▶ [Written problem 1]
Check three statements against the excerpt on polymer electrolyte films. For each, answer yes or no and quote the words from the excerpt that decide it. (a) The host polymer solution was stirred for 18 hours before the salt was added. (b) The clay concentration x could go as high as 30. (c) The films were dried in open air.

▶ [Excerpt to read]
········
The process of ion dissociation that releases mobile charge carriers for conduction is controlled by the dielectric properties of the filler (ceramic adducts/clay) in a composite phase. Hence, dielectric parameters of the components in a composite phase and their dependence on extrinsic variables (temperature, frequency, filler concentration, etc.) may be expected to affect and control ionic conduction in general and dynamics of the charge transport in a heterogeneous composite phase in particular [15–17].

The present paper aims to analyze the role of dielectric properties of the PNC films on ion dynamics in a composite phase. A comprehensive analysis of the dielectric parameters (like dielectric storage component (\( \varepsilon \prime \)) dielectric loss component (\( \varepsilon {\prime}{\prime } \))) as a function of frequency at polymer glass transition temperature (T _g) has been described and compared with that at room temperature. Conductivity spectrum has been analyzed and correlated with polymer glass transition temperature to understand the ion dynamics.

Experimental procedure

Materials preparation

Polymer electrolyte films were prepared by a standard solution cast technique: polyacrylonitrile (PAN) as the polymer host (Aldrich mol.wt. ~1.5 × 10⁵) having the crystallinity (30%) [18] and salt (LiCF₃SO₃) with bulky anion (Aldrich) as conducting species. An appropriate stoichiometric ratio of the host polymer (polyacrylonitrile) was dissolved in N, N-dimethylformamide (Merck), and the solution was stirred for 18 h. Subsequently, calculated amount of the salt (LiCF₃SO₃) with an optimized \( {{\ddot{N}/Li}} \) ratio ~8 was added and stirred for 15 h to facilitate homogeneous mixing and complexation. \( {{\ddot{N}/Li}} \) ratio refers to the number of available electron-rich site in the host polymer backbone permitting coordination of lithium cation. It is always preferred that the number of \( {{\ddot{N}}} \) site per lithium cation should be large to permit migration of Li⁺ ion from one available site of the host polymer to another. An optimized ratio for \( {{\ddot{N}/Li}} \) is 8 [19]. The resulting final PS complex solution was added with different weight ratio x (relative to polymer host) of dodecylamine modified montmorillonite (DMMT) clay with concentration varying over a limited range expressed as 0 ≤ x ≤ 20. The composite solution was then stirred for another 12 h and casted in a polypropylene dishes and glass slides. Finally, dimensionally flexible free standing polymeric films were obtained after drying under inert atmosphere. The obtained films have thickness of order of ~1 mm for the electrical measurement.
········
▶ [Written problem 2]
Rewrite the entries in the stretch from the line containing "scientific name: Leathesia marina" through the end of the entries, replacing "common name" with "vernacular name" and keeping everything else unchanged.

▶ [Source material]
········
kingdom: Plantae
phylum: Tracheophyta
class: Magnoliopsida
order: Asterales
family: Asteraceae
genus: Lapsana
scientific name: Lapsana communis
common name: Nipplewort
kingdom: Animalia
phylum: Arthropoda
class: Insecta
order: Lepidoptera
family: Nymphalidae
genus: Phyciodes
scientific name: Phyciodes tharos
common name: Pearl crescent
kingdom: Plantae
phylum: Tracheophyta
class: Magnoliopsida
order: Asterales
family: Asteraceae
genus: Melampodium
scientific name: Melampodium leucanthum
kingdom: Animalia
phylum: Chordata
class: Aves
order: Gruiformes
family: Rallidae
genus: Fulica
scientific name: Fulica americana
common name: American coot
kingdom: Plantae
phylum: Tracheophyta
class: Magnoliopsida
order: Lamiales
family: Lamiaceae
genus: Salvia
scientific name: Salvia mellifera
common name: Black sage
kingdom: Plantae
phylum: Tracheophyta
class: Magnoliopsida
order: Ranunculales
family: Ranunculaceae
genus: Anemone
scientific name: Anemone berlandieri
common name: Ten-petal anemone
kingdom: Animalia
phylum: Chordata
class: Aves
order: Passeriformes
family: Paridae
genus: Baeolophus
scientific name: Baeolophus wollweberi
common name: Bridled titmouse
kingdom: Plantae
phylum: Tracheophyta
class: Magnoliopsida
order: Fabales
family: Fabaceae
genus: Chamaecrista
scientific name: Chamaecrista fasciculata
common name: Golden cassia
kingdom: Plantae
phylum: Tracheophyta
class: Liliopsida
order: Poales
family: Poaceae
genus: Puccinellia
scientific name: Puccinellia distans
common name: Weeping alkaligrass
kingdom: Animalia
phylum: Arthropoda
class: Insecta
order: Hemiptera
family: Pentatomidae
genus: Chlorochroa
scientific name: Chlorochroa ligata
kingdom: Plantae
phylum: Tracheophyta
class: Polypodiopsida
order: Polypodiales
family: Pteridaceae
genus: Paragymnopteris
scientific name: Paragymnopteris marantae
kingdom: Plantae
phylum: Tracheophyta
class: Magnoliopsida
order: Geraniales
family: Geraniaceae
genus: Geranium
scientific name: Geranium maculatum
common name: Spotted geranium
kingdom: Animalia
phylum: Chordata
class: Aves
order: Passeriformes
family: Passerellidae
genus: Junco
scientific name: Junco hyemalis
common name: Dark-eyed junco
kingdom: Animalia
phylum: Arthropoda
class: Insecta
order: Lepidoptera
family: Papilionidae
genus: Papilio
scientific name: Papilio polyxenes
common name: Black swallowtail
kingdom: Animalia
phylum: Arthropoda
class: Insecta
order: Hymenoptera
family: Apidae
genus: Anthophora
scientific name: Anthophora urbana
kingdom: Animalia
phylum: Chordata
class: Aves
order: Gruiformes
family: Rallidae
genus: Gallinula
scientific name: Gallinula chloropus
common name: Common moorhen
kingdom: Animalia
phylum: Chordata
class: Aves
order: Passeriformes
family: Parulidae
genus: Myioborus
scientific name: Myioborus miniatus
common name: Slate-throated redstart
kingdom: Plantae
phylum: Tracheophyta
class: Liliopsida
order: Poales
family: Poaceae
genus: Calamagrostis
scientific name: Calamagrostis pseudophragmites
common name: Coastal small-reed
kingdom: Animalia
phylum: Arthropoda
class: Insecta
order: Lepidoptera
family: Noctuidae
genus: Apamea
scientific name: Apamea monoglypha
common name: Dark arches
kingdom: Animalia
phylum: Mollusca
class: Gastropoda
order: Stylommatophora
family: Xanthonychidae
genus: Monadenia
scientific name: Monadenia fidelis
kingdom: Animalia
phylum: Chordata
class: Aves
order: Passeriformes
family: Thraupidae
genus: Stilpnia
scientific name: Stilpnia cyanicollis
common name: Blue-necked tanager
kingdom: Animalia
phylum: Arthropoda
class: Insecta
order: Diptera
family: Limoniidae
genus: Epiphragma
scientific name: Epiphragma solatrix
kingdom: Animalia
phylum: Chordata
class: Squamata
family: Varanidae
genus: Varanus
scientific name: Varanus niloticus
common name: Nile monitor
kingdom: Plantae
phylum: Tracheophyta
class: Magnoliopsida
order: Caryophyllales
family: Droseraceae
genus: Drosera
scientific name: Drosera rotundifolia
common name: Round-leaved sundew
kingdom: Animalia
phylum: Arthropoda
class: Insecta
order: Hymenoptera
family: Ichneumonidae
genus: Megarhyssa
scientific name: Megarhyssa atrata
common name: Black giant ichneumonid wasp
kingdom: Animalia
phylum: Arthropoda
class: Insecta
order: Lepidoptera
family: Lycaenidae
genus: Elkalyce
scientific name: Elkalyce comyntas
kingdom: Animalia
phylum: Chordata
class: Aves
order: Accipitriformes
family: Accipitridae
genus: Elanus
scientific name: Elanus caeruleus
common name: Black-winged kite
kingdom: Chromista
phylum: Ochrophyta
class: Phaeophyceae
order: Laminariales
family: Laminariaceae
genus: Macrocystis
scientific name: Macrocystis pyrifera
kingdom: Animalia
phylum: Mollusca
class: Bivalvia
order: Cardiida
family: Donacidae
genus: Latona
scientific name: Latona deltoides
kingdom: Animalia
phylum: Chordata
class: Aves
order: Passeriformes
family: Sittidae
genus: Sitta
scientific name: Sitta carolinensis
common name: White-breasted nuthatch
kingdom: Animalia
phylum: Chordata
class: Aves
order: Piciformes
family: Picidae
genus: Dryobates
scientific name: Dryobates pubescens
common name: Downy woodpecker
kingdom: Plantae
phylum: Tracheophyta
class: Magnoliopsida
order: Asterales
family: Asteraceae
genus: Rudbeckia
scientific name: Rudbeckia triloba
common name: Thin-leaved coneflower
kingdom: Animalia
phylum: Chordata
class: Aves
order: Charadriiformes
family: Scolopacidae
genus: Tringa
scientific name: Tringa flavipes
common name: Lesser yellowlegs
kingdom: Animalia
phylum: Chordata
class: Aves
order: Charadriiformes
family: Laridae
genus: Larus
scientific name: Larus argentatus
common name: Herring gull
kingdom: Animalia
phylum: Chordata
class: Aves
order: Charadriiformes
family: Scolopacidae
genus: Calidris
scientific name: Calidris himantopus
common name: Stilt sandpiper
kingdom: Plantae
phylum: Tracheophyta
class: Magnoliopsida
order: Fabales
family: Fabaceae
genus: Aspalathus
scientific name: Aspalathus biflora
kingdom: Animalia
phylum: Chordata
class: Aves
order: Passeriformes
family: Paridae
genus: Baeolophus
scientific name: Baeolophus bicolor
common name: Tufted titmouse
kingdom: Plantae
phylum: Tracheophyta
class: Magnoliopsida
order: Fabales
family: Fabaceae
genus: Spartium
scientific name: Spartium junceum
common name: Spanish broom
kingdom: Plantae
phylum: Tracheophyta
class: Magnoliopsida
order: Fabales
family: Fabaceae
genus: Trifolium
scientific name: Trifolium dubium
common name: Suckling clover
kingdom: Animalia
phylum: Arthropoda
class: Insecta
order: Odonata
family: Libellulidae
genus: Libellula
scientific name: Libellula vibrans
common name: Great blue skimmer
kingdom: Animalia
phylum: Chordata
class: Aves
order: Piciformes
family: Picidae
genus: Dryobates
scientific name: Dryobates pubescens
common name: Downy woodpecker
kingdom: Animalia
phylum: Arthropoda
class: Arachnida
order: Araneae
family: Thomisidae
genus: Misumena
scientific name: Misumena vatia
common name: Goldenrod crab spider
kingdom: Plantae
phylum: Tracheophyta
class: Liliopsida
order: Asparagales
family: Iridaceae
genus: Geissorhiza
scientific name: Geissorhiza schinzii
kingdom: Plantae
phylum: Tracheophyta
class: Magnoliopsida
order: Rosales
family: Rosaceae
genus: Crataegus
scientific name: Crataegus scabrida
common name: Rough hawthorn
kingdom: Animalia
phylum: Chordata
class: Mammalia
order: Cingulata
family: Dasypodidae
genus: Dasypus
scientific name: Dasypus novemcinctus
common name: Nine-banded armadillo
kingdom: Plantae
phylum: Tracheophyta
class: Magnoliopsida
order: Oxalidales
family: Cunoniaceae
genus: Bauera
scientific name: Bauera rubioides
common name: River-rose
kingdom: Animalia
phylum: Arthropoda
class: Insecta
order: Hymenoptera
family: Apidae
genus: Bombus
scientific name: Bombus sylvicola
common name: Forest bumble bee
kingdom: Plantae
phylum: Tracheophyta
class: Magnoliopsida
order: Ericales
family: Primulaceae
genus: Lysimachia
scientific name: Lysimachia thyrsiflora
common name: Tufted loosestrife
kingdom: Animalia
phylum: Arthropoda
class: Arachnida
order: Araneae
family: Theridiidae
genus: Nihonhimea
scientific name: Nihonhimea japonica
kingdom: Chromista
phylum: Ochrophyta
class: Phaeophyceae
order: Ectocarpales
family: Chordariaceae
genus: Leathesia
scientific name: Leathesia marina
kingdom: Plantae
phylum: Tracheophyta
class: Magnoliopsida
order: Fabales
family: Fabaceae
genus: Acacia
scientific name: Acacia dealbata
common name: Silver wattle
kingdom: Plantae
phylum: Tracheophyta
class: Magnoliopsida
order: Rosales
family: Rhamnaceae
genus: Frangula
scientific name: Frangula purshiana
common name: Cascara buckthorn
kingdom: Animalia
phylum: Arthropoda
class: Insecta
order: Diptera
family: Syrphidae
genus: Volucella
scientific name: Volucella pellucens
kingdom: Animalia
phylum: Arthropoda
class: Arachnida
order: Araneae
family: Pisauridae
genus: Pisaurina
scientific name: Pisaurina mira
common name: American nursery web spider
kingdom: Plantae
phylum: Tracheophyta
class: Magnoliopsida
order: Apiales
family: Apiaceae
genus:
········
▶ [Full answer 1]
(a) Yes: "the solution was stirred for 18 h. Subsequently, calculated amount of the salt (LiCF₃SO₃)"
(b) No: "0 ≤ x ≤ 20"
(c) No: "after drying under inert atmosphere"

▶ [Full answer 2]
scientific name: Leathesia marina
kingdom: Plantae
phylum: Tracheophyta
class: Magnoliopsida
order: Fabales
family: Fabaceae
genus: Acacia
scientific name: Acacia dealbata
vernacular name: Silver wattle
kingdom: Plantae
phylum: Tracheophyta
class: Magnoliopsida
order: Rosales
family: Rhamnaceae
genus: Frangula
scientific name: Frangula purshiana
vernacular name: Cascara buckthorn
kingdom: Animalia
phylum: Arthropoda
class: Insecta
order: Diptera
family: Syrphidae
genus: Volucella
scientific name: Volucella pellucens
kingdom: Animalia
phylum: Arthropoda
class: Arachnida
order: Araneae
family: Pisauridae
genus: Pisaurina
scientific name: Pisaurina mira
vernacular name: American nursery web spider
kingdom: Plantae
phylum: Tracheophyta
class: Magnoliopsida
order: Apiales
family: Apiaceae
genus:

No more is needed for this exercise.